Put every line of the records into a JSON list of strings, one string per line, and leave out the blank lines.

Top of SOURCE DATA

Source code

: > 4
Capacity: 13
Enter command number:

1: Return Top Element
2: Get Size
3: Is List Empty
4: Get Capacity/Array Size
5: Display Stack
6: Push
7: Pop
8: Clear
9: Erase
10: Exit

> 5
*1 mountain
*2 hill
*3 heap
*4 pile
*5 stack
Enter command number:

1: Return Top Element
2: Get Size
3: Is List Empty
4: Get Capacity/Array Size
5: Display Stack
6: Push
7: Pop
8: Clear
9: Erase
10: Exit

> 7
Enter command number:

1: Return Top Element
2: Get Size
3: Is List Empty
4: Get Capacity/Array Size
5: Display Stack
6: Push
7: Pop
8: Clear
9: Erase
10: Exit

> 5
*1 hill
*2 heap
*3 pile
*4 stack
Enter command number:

Bottom of SOURCE DATA

_EXPECTED ANSWER_:
[
  "Source code",
  ": > 4",
  "Capacity: 13",
  "Enter command number:",
  "1: Return Top Element",
  "2: Get Size",
  "3: Is List Empty",
  "4: Get Capacity/Array Size",
  "5: Display Stack",
  "6: Push",
  "7: Pop",
  "8: Clear",
  "9: Erase",
  "10: Exit",
  "> 5",
  "*1 mountain",
  "*2 hill",
  "*3 heap",
  "*4 pile",
  "*5 stack",
  "Enter command number:",
  "1: Return Top Element",
  "2: Get Size",
  "3: Is List Empty",
  "4: Get Capacity/Array Size",
  "5: Display Stack",
  "6: Push",
  "7: Pop",
  "8: Clear",
  "9: Erase",
  "10: Exit",
  "> 7",
  "Enter command number:",
  "1: Return Top Element",
  "2: Get Size",
  "3: Is List Empty",
  "4: Get Capacity/Array Size",
  "5: Display Stack",
  "6: Push",
  "7: Pop",
  "8: Clear",
  "9: Erase",
  "10: Exit",
  "> 5",
  "*1 hill",
  "*2 heap",
  "*3 pile",
  "*4 stack",
  "Enter command number:"
]